From the April 2009 issue of Wealth Manager Web • Subscribe!

April 1, 2009

Good Theory,Bad Practice

In the 1950s, two brilliant young economists, Franco Modigliani and Merton Miller, were asked to create a corporate finance curriculum at Carnegie Institute of Technology (now Carnegie Mellon University). Having no experience in the field, the two quickly reviewed the existing literature on the subject and found it to be both inconsistent and counterintuitive. As they sat down to figure things out, a remarkable theory emerged that led to a Nobel Memorial Prize in Economics for Modigliani in 1985 (Miller won the Nobel for economics in 1990) and ushered in the era of modern finance.

Modigliani and Miller's theory showed that, for any given company, its valuation was totally independent of its capital structure. In other words, a firm that is totally financed with equity (i.e., an unleveraged firm) is worth exactly the same as an identical company financed through debt.

Their work came out at a serendipitous time.
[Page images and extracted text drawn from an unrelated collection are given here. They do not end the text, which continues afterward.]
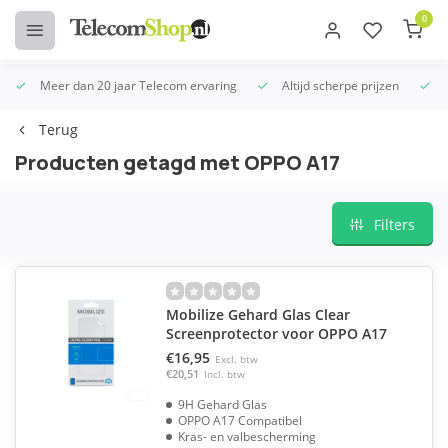
0
Meer dan 20 jaar Telecom ervaring
Altijd scherpe prijzen
U
Terug
Producten getagd met OPPO A17
Filters
Mobilize Gehard Glas Clear
Screenprotector voor OPPO A17
€16,95
Excl. btw
€20,51
Incl. btw
9H Gehard Glas
OPPO A17 Compatibel
Kras- en valbescherming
In 1984, Continental Illinois National Bank and Trust Company ran into trouble because of massive loans to the U.S. oil and gas industry. With investors and creditors spooked by rumors that the bank might fail, Continental was shut
out of its usual wholesale funding markets. Rumors
quickly spread about the vulnerability of other banks, which created a credit crunch.

At the same time, investment banks were opening their tills. Michael Milken had recently introduced high-yield bonds, giving corporate borrowers a plethora of new
options. Banks no longer held all the cards when it came to acquiring capital. Over time, rates moved lower and companies borrowed freely from the public debt markets.

Since that time, there have been a number of disruptions: Stocks were torpedoed in 1987. The high-yield market fell apart in 1989; the Russian bond default caused problems in 1998. Technology stocks crashed in the early 2000s. The attacks on the World Trade Center followed in 2001.

In all of these cases, the markets were able to adjust and continue moving forward. Even in this period of huge write-offs and frozen credit, capitalism--like a living organism--will adapt and survive.

A century ago, family offices profited by factoring receivables. I expect that this type of activity will become increasingly popular. We're also likely to see an increase in peer-to-peer lending, helped along by Web sites such as prosper.com. Non-bank banks such as hedge funds will also make capital available. Private equity funds, with billions in commitments, will take the lead in "reflating" bank balance sheets.

After all, as the "M&M" twins of modern finance said, the origin of the capital doesn't matter.